Data formats
PyOcto relies on Pandas DataFrames for all inputs and outputs. This allows easy input from and serialisation to common formats such as csv. In addition, PyOcto offers compatibility interfaces for SeisBench, Obspy, GaMMA, REAL, and NonLinLoc. These interfaces are documented on the associator documentation.
Pick format
The pick dataframe has one pick per row and the following columns:
station: a string identifier for the station
phase: the phase label, either an uppercase P or an uppercase S
time: the time as a timestamp, i.e., a float in seconds since a common time base. In general, unix timestamps are recommended but all other time bases work just as well.
There is no implementation limit to the number of picks provided to PyOcto. There is also no limit to the duration spanned by the picks, i.e., picks for several days can be provided at once.

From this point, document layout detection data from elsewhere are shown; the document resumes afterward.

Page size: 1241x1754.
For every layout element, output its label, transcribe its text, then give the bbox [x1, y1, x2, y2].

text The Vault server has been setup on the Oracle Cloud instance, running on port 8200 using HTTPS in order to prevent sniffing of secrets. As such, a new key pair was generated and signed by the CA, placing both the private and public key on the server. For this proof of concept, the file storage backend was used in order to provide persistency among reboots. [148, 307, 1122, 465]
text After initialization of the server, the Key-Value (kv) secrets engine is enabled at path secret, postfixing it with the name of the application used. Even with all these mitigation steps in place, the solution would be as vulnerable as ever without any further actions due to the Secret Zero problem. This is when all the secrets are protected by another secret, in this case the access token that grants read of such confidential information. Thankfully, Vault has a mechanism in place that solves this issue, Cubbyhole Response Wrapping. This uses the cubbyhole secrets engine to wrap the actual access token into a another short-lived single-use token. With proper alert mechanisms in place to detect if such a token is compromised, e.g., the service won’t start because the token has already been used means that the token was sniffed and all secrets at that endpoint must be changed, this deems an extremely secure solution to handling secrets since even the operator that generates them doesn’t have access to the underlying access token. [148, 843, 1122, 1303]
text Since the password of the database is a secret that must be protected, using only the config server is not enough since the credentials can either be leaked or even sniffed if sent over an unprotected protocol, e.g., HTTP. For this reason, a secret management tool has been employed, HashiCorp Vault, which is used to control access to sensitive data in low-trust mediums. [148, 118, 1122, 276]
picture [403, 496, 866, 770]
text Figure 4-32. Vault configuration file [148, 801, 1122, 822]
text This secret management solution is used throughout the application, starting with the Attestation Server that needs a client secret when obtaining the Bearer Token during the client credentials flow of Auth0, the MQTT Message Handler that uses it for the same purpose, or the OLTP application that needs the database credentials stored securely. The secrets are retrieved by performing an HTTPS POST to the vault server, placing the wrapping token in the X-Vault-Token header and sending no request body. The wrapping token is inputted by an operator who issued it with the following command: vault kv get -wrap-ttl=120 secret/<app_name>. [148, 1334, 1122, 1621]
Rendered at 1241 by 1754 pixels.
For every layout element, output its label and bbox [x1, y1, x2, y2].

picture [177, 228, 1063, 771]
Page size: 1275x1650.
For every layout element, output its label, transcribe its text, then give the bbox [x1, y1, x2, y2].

However, PyOcto does not write intermediate results, so it might be advisable to chunk the input by time in case of large datasets.
Station format
The station dataframe has one station per row and the following columns:
id: a string identifier for the station. This needs to match the identifier in the station column of the picks.
x, y, z: the coordinates of the station in km in a local coordinate projection. The z axis is oriented downwards, i.e., stations above ground have negative sign, below the ground positive.
(Optional) p_residual and s_residual: Travel time residuals for the P and S wave. If not present or NaN, these values are set to 0. We implement additive station terms, i.e., the station term is added to the predicted travel term from the velocity model. This is the same sign convention as used by NonLinLoc.
Output format
The output of PyOcto consists of two dataframes, the events and the assignments. The assignment contains all picks that have been associated to an event together with the respective event index. To merge the two frames, join them on the idx (events) and event_idx (assignments) columns. We recommend the Pandas merge method, i.e., pd.merge(events, assignments, left_on=”idx”, right_on=”event_idx”).
The event dataframe contains on event per row the following columns:
idx: an event identifier. Event identifier are unique.
time: the source time of the event in seconds to the time base of the picks, i.e., usually a unix timestamp.
x, y, z: the coordinates of the origin in km in a local coordinate projection
picks: the number of merged picks
The assignments dataframe contains one pick per row and the following columns:
event_idx: the event identifier
pick_idx: the pick identifier. Pick identifier are assigned integers starting at zero in the order the picks have been provided.
residual: the travel time residual from the localisation procedure in seconds. The residuals use the same sign convention as the station terms in the station dataframe, i.e., the predicted time plus the residual equals the observed travel time.
In addition, the assignments dataframe contains all columns that were contained in the original pick dataframe. This includes additional columns that have not been used.